Berlin. Beim Länderspiel in London am Freitag geht es auch um Perspektiven. Englands Talente gewannen 2017 fast alle Titel - Deutschland ist gewarnt.
Am großen Gary Lineker ließ sich die nationale Depression immer am schönsten ablesen, weil sein Satz heute noch dasteht wie in Stein gemeißelt. Der frühere englische Nationalspieler mühte sich in den 80er-Jahren, Spiele und Titel für sein Land zu gewinnen. Desillusioniert konstatierte er aber irgendwann, dass Fußball jenes gemeine Spiel sei, in dem 22 Männer einem Ball hinterherliefen – „und am Ende gewinnt immer Deutschland“. Oder jemand anderes. Zumindest nicht England. So fühlte sich das über die Jahrzehnte an, in denen der Insel-Fußball keine Trophäen einsammeln konnte. Der Frontmann englischer Verzweiflung sagt heute voller Hoffnung: „Wir haben eine neue goldene Generation.“
Der Satz ist ein paar Wochen alt und eine Reaktion auf den Sieg der englischen U17-Auswahl bei der WM in Indien.
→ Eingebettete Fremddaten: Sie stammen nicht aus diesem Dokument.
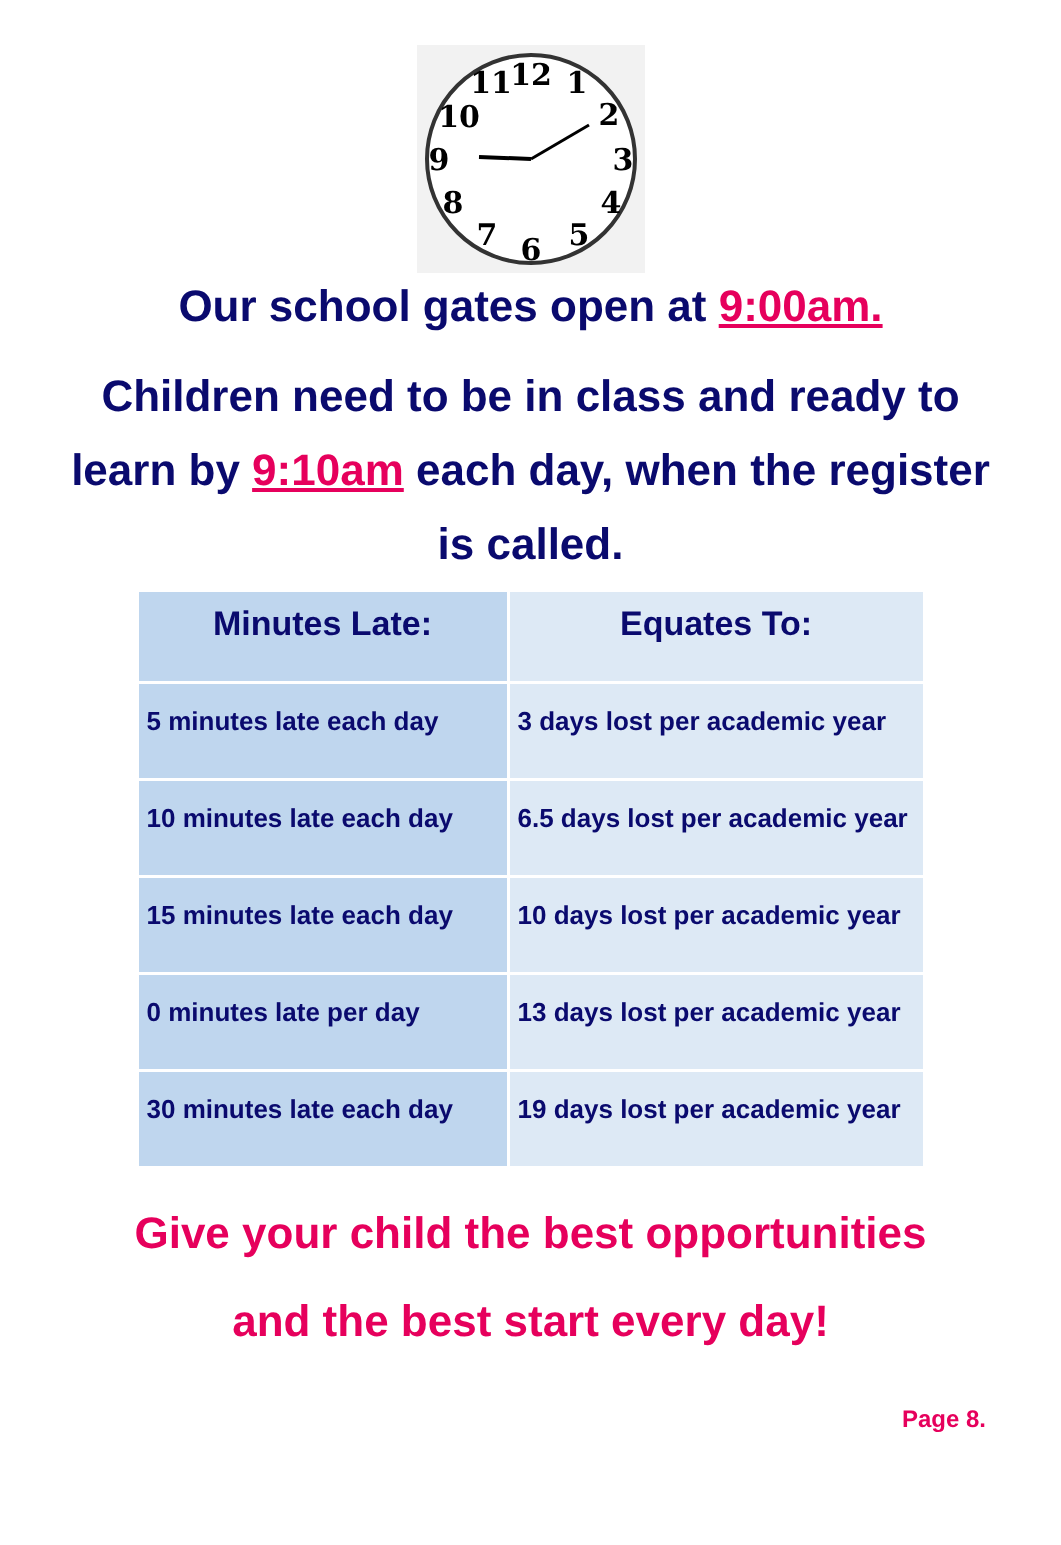12
1
2
3
4
5
6
7
8
9
10
11
Our school gates open at 9:00am.
Children need to be in class and ready to learn by 9:10am each day, when the register is called.
| Minutes Late: | Equates To: |
| --- | --- |
| 5 minutes late each day | 3 days lost per academic year |
| 10 minutes late each day | 6.5 days lost per academic year |
| 15 minutes late each day | 10 days lost per academic year |
| 0 minutes late per day | 13 days lost per academic year |
| 30 minutes late each day | 19 days lost per academic year |
Give your child the best opportunities
and the best start every day!
Page 8.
Zuvor hatten englische Nachwuchsteams schon die U19-EM und die U20-WM für sich entschieden, und bei der U17-EM war erst im Finale Endstation – im Elfmeterschießen. Eine solche Dominanz im Junioren-Fußball erreichten innerhalb eines Jahres nicht einmal die jahrelang führenden Spanier, auch nicht die Franzosen oder die Deutschen, deren Elite-Team sich am Dienstag in Berlin versammelte, um sich auf das Länderspiel gegen England am Freitag in Londons Wembleystadion vorzubereiten (21 Uhr/ZDF).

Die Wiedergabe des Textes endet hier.